● ESTRATTO DELLA PAGINA
....

I Rifiuti da Apparecchiature Elettriche ed Elettroniche (RAEE). La gestione dei rifiuti di apparecchiature elettriche ed elettroniche riveste particolare rilievo tra le attività del Ministero. Tali apparecchi, contenendo sostanze altamente pericolose per la salute, per l’ambiente e per l’atmosfera (si pensi a mercurio, cadmio, cromo, ai PCB e ai gas refrigeranti), richiedono particolari accortezze nell’ambito del loro processo di smaltimento, che risulta essere particolarmente critico. Per questo, le attività del Ministero dell’Ambiente sono mirate alla realizzazione di condizioni che favoriscano l’incremento delle quantità raccolte e avviate al riciclo. Nell’ambito della sua relazione, il Ministro Costa ha spiegato come dai RAEE le aziende specializzate ricavano significative quantità di ferro, alluminio, rame e plastica. Le corrette procedure di recupero garantiscono la riduzione degli impatti ambientali causati dal rilascio in atmosfera delle sostanze inquinanti e i loro contenuti, nonché un risparmio sui costi energetici di estrazione, lavorazione e trasporto delle materie prime vergini. Il problema risiede nel fatto che non sempre vengono rispettate le corrette procedure per lo smaltimento degli scarti delle operazioni di recupero. Nasce, quindi, un illegale mercato parallelo di materie prime riutilizzabili ottenute con procedimenti illegali, che abbattono i costi di recupero, ma provocano danni sensibili all’ambiente e alla società. Al fine di far fronte al problema, il Ministero dell’Ambiente sta attuando una serie di provvedimenti mirati ad introdurre un effetto di indirizzo e deterrente, che dissuada gli operatori illegali del settore ad adottare modalità di commercializzazione e di recupero dei RAEE difformi da quelle indicate dalle norme di riferimento. Inoltre, sta avviando una campagna di sensibilizzazione in materia tesa ad informare che – grazie al Decreto Ministeriale del 31 maggio 2016, n. 121, definito anche “decreto Uno contro zero” – i cittadini hanno la possibilità di smaltire gratuitamente i loro RAEE di grandezza inferiore ai 25 cm (smartphone, mp3 player, rasoi elettrici, tablet, orologi, lampadine, ecc.) presso qualunque rivenditore di apparecchiature elettroniche con superficie di almeno 400 metri quadri, senza essere costretti ad acquistare un nuovo prodotto equivalente.

....

● ELENCO DEI DATI
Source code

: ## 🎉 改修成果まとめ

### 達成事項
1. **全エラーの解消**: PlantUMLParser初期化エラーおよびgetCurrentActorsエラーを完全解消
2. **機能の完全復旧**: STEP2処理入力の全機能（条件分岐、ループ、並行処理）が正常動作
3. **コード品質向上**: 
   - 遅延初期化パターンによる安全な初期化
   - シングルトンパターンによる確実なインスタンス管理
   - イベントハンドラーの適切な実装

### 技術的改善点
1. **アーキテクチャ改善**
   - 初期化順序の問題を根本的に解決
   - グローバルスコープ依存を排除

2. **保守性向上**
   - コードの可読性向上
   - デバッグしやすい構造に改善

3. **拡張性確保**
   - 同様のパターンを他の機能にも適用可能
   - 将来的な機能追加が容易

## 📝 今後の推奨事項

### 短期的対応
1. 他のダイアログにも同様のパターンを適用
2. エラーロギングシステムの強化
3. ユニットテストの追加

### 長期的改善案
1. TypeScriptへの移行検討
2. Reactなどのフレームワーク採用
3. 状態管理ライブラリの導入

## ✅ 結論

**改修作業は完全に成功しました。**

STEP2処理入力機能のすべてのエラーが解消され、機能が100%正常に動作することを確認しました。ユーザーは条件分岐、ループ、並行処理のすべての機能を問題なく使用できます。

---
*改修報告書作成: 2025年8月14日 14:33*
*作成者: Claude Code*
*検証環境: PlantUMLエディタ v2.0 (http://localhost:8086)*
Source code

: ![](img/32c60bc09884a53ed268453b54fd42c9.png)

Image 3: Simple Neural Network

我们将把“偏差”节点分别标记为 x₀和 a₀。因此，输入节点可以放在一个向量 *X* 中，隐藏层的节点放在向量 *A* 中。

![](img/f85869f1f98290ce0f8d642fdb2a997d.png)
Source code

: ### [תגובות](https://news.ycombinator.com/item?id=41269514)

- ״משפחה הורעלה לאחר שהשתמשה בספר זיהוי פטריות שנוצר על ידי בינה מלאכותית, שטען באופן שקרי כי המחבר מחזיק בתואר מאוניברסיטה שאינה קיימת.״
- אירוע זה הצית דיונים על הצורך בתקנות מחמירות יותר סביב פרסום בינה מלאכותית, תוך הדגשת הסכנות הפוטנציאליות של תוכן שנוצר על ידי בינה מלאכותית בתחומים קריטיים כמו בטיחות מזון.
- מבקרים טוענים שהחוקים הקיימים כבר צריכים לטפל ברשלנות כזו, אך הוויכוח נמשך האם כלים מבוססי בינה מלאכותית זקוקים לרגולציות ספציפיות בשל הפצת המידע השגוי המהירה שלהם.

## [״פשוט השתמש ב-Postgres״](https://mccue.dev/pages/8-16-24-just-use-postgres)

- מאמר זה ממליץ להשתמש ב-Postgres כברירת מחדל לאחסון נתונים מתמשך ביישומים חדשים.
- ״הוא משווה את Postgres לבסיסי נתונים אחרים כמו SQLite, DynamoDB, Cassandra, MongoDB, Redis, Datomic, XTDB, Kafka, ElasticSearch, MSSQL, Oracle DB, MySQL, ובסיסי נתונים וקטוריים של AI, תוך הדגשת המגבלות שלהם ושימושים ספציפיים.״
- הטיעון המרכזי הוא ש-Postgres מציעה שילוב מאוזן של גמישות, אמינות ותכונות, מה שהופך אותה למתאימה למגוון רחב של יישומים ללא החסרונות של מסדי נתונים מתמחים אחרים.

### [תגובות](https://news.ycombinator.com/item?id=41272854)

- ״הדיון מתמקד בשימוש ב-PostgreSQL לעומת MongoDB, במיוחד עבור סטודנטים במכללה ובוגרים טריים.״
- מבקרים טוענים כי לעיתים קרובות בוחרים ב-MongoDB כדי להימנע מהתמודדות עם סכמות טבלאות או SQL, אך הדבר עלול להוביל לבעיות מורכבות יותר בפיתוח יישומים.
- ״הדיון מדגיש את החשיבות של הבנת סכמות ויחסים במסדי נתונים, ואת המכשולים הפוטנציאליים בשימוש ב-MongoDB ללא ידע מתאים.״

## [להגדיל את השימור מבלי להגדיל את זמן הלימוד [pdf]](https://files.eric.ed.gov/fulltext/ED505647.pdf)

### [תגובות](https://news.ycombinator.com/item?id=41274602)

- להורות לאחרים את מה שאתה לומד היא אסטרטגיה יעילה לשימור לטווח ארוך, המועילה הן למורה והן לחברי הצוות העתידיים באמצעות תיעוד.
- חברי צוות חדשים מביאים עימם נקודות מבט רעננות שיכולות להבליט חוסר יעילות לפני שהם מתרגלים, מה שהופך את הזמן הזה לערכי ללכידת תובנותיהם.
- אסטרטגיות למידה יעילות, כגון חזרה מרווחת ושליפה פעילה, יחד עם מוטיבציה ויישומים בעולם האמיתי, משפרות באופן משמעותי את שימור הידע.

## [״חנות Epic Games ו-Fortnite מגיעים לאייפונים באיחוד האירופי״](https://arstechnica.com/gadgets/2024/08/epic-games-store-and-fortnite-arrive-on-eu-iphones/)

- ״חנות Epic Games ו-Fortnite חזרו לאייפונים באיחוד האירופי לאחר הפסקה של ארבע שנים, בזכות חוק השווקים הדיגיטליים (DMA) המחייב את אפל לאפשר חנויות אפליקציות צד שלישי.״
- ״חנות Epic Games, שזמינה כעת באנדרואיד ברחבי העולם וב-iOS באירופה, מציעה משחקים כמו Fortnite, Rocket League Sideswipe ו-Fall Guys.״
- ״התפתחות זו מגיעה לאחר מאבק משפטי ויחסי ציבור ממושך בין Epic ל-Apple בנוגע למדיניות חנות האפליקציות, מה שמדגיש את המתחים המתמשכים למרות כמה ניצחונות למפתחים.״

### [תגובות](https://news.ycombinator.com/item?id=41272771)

....

● ESERCIZIO 1
Riduci in forma di elenco puntato il paragrafo del testo sui RAEE che si apre con «I Rifiuti da Apparecchiature Elettriche ed Elettroniche», mantenendone i fatti principali.
● ESERCIZIO 2
Continua il testo sui RAEE partendo dalla fine della sua ultima frase.
L'elenco non serve per svolgere nessun esercizio.

● RISPOSTA 1
- La gestione dei RAEE ha particolare rilievo tra le attività del Ministero dell'Ambiente.
- Questi apparecchi contengono sostanze molto pericolose per la salute, l'ambiente e l'atmosfera (mercurio, cadmio, cromo, PCB, gas refrigeranti), quindi il loro smaltimento è critico e richiede particolari accortezze.
- Il Ministero mira ad aumentare le quantità raccolte e avviate al riciclo.
- Secondo il Ministro Costa, le aziende specializzate ricavano dai RAEE ferro, alluminio, rame e plastica.
- Un recupero corretto riduce gli impatti ambientali dovuti al rilascio di inquinanti. Fa anche risparmiare sui costi energetici di estrazione, lavorazione e trasporto delle materie prime vergini.
- Le procedure per smaltire gli scarti del recupero non sono sempre rispettate. Nasce così un mercato parallelo illegale che abbatte i costi ma danneggia ambiente e società.
- Il Ministero sta adottando provvedimenti di indirizzo e deterrenza contro gli operatori illegali.
- Il Ministero avvia anche una campagna di sensibilizzazione sul D.M. 31 maggio 2016, n. 121 («Uno contro zero»). Il decreto consente ai cittadini di consegnare gratis i RAEE sotto i 25 cm a qualunque rivenditore di elettronica con superficie di almeno 400 m², senza obbligo di acquisto.

● RISPOSTA 2
I commissari hanno quindi posto una serie di domande specifiche – sui temi affrontati nella relazione così come anche su altri – cui il Ministro si è impegnato a rispondere per iscritto o in una successiva audizione.
(a cura di Sara Giovannelli, studentessa del Master APC dell’Università di Pisa)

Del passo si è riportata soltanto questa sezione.